It must be understood that the cheese maker is dealing with a very flexible raw product, namely milk, and not a stable ingredient that a housewife uses in baking. Milk changes from day to day, depending on the cow's diet, the season of the year, and other factors, all of which influence the acidity of the milk. Throughout the entire process, the cheese maker checks the acidity by a simple mechanical means, which gives percentage reading.

The milk is now at eighty-six degrees and the starter has been added. The next step is to add artificial coloring: a harmless artificial vegetable material void of all nutritional value, but demanded by a conventional public. Occasionally a cheese maker forgets to add the magic color, and he is faced with the problem of selling a perfectly good product to a consumer, who insists that the pale cheese has an unnatural appearance and therefore must be inferior.

Solidifying the milk is our next procedure. This is accomplished by the addition of a small quantity of Rennet, which is a digestive age enzyme, extracted from a calf's stomach and sold commercially under the trade name Rennet. The familiar Junket Tablets used in making milk desserts is rennet in powder form. The vat is now left undisturbed for approximately twenty minutes, in which time the milk becomes a soft firm consistency.

If the reader can recall the appearance of sour milk, the following step will be more understandable. If sour milk has been standing for sometime, and is disturbed or broken up, it will be noticed that a watery green liquid separates from the solid sour milk. This is precisely what the next step does; it converts the solid milk into two phases, one solid called curd, and the liquid, called whey.

◆ Directions for this task:
Carry on the account of cheese making from its final sentence, describing the next step after the curd and whey separate.

◆ Listed records:
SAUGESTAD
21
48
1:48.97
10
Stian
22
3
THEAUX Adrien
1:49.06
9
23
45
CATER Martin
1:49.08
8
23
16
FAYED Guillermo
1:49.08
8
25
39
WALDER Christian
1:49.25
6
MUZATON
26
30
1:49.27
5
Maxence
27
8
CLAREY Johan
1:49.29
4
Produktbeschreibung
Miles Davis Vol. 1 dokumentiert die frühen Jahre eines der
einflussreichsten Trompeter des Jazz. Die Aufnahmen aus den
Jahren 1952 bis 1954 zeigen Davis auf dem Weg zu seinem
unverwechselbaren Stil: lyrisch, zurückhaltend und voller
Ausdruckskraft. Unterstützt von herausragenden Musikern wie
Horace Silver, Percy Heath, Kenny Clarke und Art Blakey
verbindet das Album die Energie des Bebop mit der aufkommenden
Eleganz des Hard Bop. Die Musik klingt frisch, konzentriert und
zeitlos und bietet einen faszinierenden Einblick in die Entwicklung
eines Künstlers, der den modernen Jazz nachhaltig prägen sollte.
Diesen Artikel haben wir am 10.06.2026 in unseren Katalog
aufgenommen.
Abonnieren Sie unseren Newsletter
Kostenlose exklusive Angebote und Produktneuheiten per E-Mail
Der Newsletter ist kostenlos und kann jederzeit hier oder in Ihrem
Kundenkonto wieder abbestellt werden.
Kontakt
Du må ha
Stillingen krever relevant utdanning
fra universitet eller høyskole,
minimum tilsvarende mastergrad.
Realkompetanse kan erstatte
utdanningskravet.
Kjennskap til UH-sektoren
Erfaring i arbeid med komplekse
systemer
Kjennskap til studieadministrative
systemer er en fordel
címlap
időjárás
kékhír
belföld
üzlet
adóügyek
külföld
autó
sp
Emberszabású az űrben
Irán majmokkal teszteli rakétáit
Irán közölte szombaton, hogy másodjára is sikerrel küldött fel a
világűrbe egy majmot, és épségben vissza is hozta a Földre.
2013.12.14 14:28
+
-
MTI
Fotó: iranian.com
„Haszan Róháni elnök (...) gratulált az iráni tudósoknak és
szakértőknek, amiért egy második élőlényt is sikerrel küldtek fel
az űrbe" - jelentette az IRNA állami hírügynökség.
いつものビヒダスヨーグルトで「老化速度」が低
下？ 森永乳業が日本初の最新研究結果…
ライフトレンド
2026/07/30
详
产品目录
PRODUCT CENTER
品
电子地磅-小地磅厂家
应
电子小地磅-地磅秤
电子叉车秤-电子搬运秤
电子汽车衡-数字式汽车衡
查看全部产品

◆ Response below:
In cutting the curd, a series of horizontal knives in a frame are pulled lengthwise and across the vat. This operation is re-peated with a vertical curd knife. The vat now holds a mass of soft curds, each about the size of a sugar cube, and watery whey. Next, the steam is turned on, and the "cooking" stage, the object of which is to shrink and harden the curd, begins. Occasionally the cheese maker checks the acidity of the whey to determine whether to hurry or retard the cooking. About two hours after the desired temperature has been reached, the whey, which constitutes ninety percent of the original milk, is drained off. Left in the bottom of the vat is a solid mass of curds about three Inches thick. The vat is tipped to allow maximum drainage.

Fifteen minutes later the curd is cut into strips approx-imately six inches wide by eighteen inches long, and each piece or slab is turned over and left to drain. The cheese curd now resembles rubber in texture and appearance. These "slabs of rubber” are turned over and piled one on top of the other every ten minutes until the whey, which is now a mere trickle, has reached a certain acidity. At this point the curd is put through a mill, a device resembling a lawnmower with a sawdust hopper over the blades. The mill reduces the rubbery curd to the size of potato chips. Salt is now mixed with the curd to retard the acidity and the cheese is ready for the press.

Six hours have elapsed since the milk was placed and the final stage is at hand. The curd is shovelled into metal, bucket-like containers lined with cheese cloth. These cheese moulds are shaped in a manner that allows telescoping when placed one with-in the other. When all the moulds are filled, they are placed in a long horizontal press and pressure is applied by means of a jackscrew at one end. The cheese is left in the press over night; the following morning they are removed and placed on shelves to mature.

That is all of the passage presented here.